523. Continuous Subarray Sum

Given a list of non-negative numbers and a target integer k, write a function to check if the array has a continuous subarray of size at least 2 that sums up to the multiple of k,
that is, sums up to n*k where n is also an integer.

Example 1:

Input: [23, 2, 4, 6, 7],  k=6
Output: True
Explanation: Because [2, 4] is a continuous subarray of size 2 and sums up to 6.

Example 2:

Input: [23, 2, 6, 4, 7],  k=6
Output: True
Explanation: Because [23, 2, 6, 4, 7] is an continuous subarray of size 5 and sums up to 42.

Note:

The length of the array won't exceed 10,000.
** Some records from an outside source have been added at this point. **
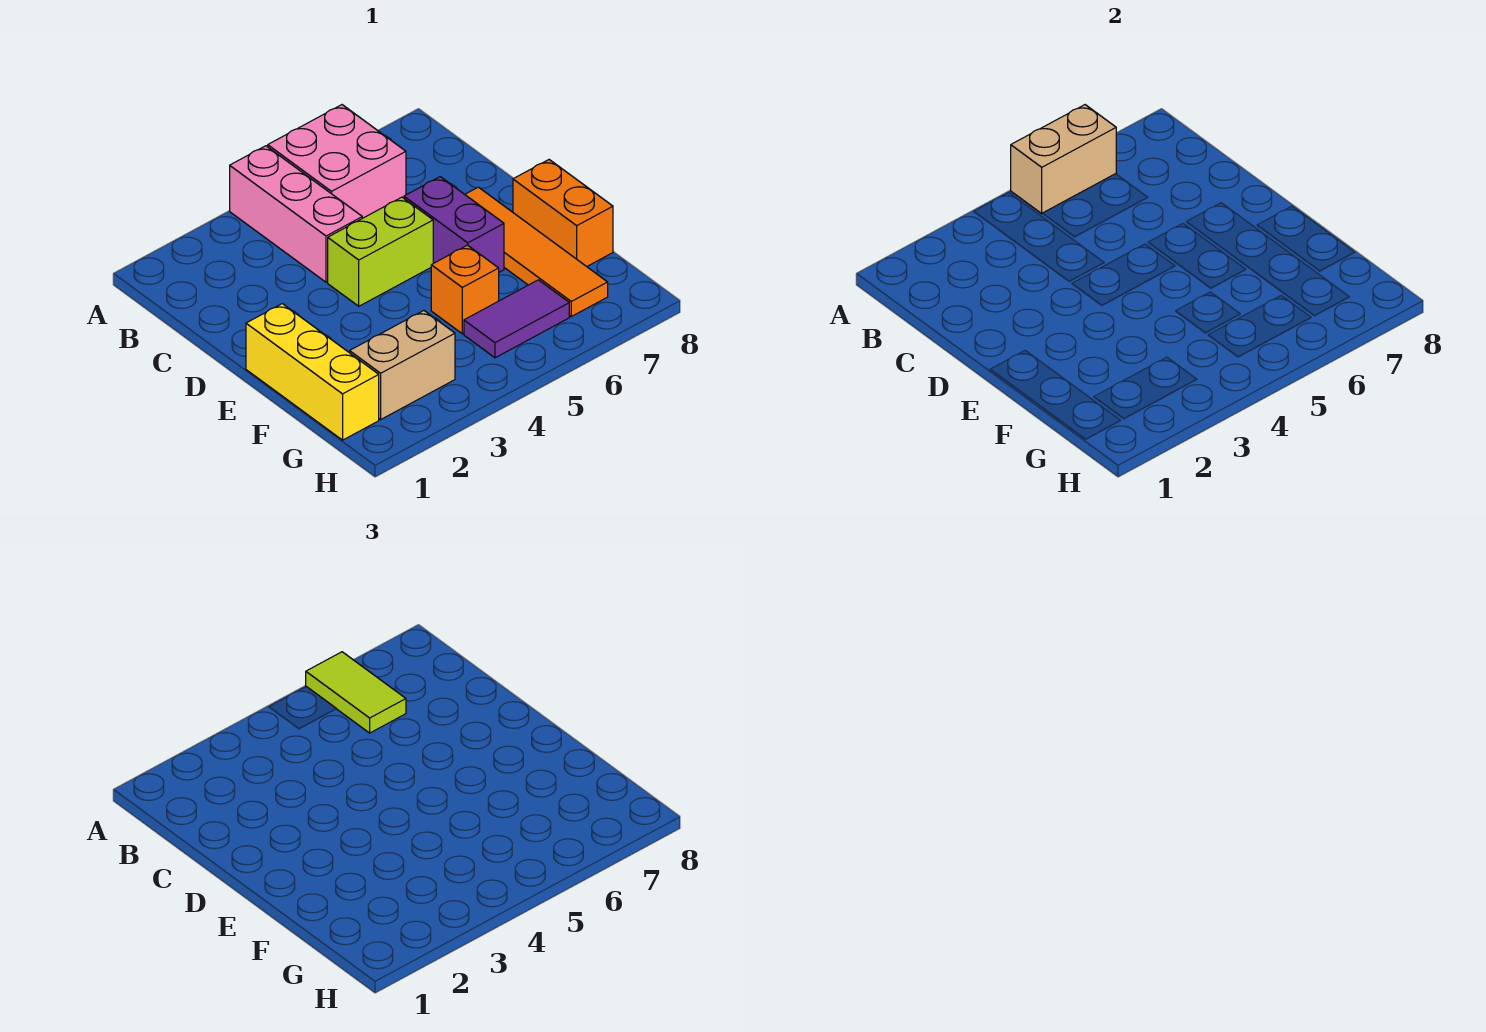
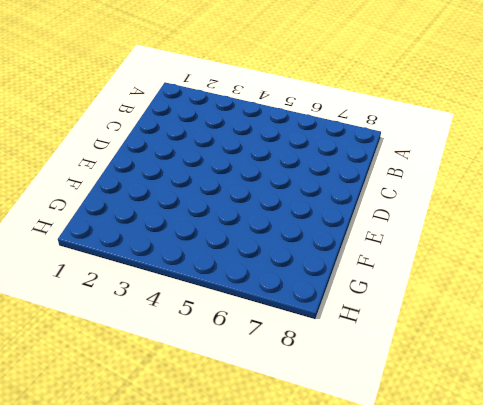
none -> pink 1x3 brick [230,146,362,282]
none -> pink 2x2 brick [268,105,406,218]
none -> lime 1x2 brick [328,197,433,306]

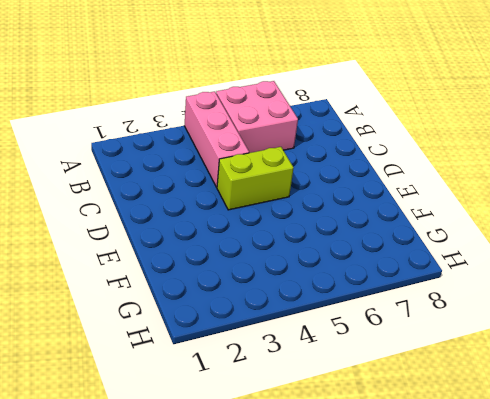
none -> purple 1x2 brick [404,177,504,272]
none -> orange 1x4 tile [465,187,608,316]
none -> yellow 1x3 brick [246,304,379,440]

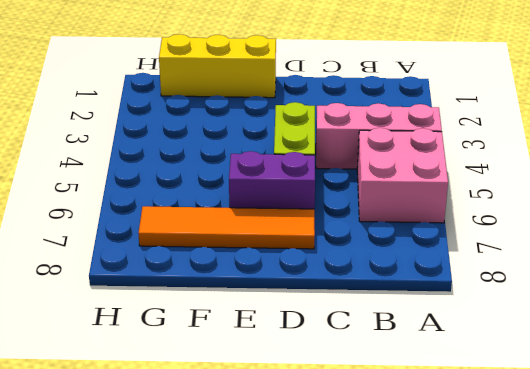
none -> orange 1x2 brick [513,160,613,267]
none -> orange 1x1 brick [431,245,499,334]
none -> tan 1x2 brick [350,311,455,419]

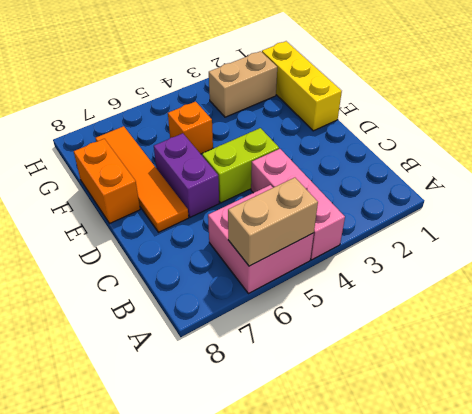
none -> purple 1x2 tile [464,280,569,358]
none -> lime 1x2 tile [306,652,406,733]

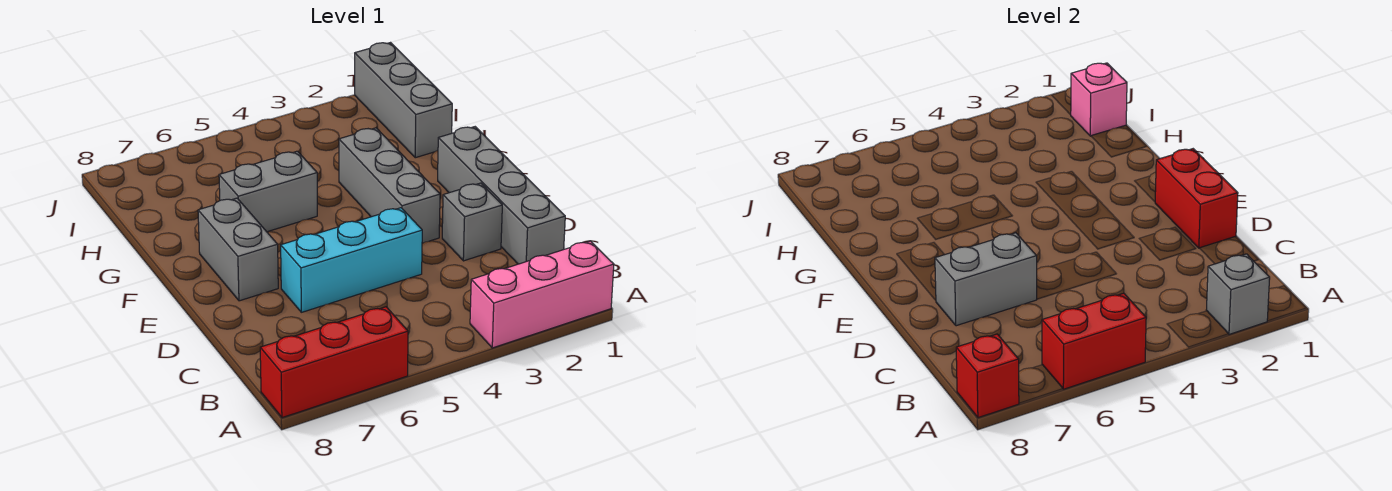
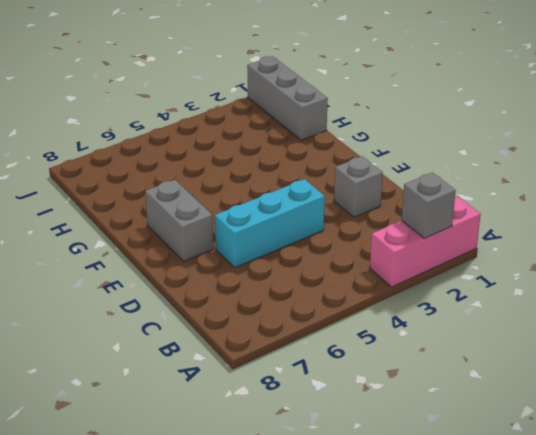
none -> red 1x3 brick [260,307,408,418]
none -> grey 1x4 brick [438,127,565,264]
none -> grey 1x3 brick [339,128,440,243]

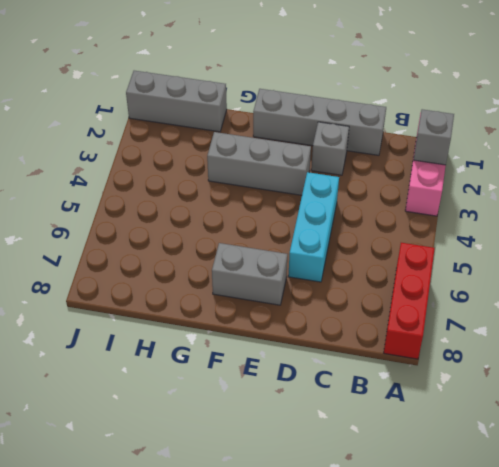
none -> grey 1x2 brick [219,151,317,232]
none -> red 1x2 brick [1042,293,1146,389]
none -> red 1x1 brick [956,334,1019,418]

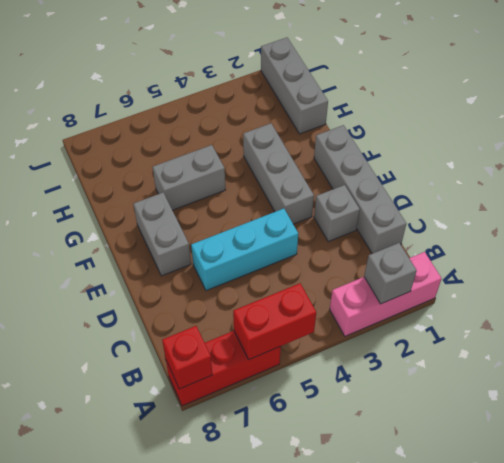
none -> red 1x2 brick [1155,149,1238,248]
none -> grey 1x2 brick [935,233,1037,326]
none -> pink 1x1 brick [1071,63,1127,136]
You may assume the sum of all the numbers is in the range of a signed 32-bit integer.

class Solution {
public:
bool checkSubarraySum(vector<int>& nums, int k) {
k = abs(k);
unordered_map<int, int> map;
map[0] = -1;
int sum = 0;
for (int i = 0; i < nums.size(); i++) {
sum += nums[i];
if (k != 0)
sum = sum % k;
if (map.count(sum)) {
if (i - map[sum] > 1) {
return true;
}
}
if (map.count(sum) == 0) {
map[sum] = i;
}
}
return false;
}
};

两个数如果相差k的整数倍，那么这两个数相对于k的余数是一样的，因此，将sum对于k取余即可。。。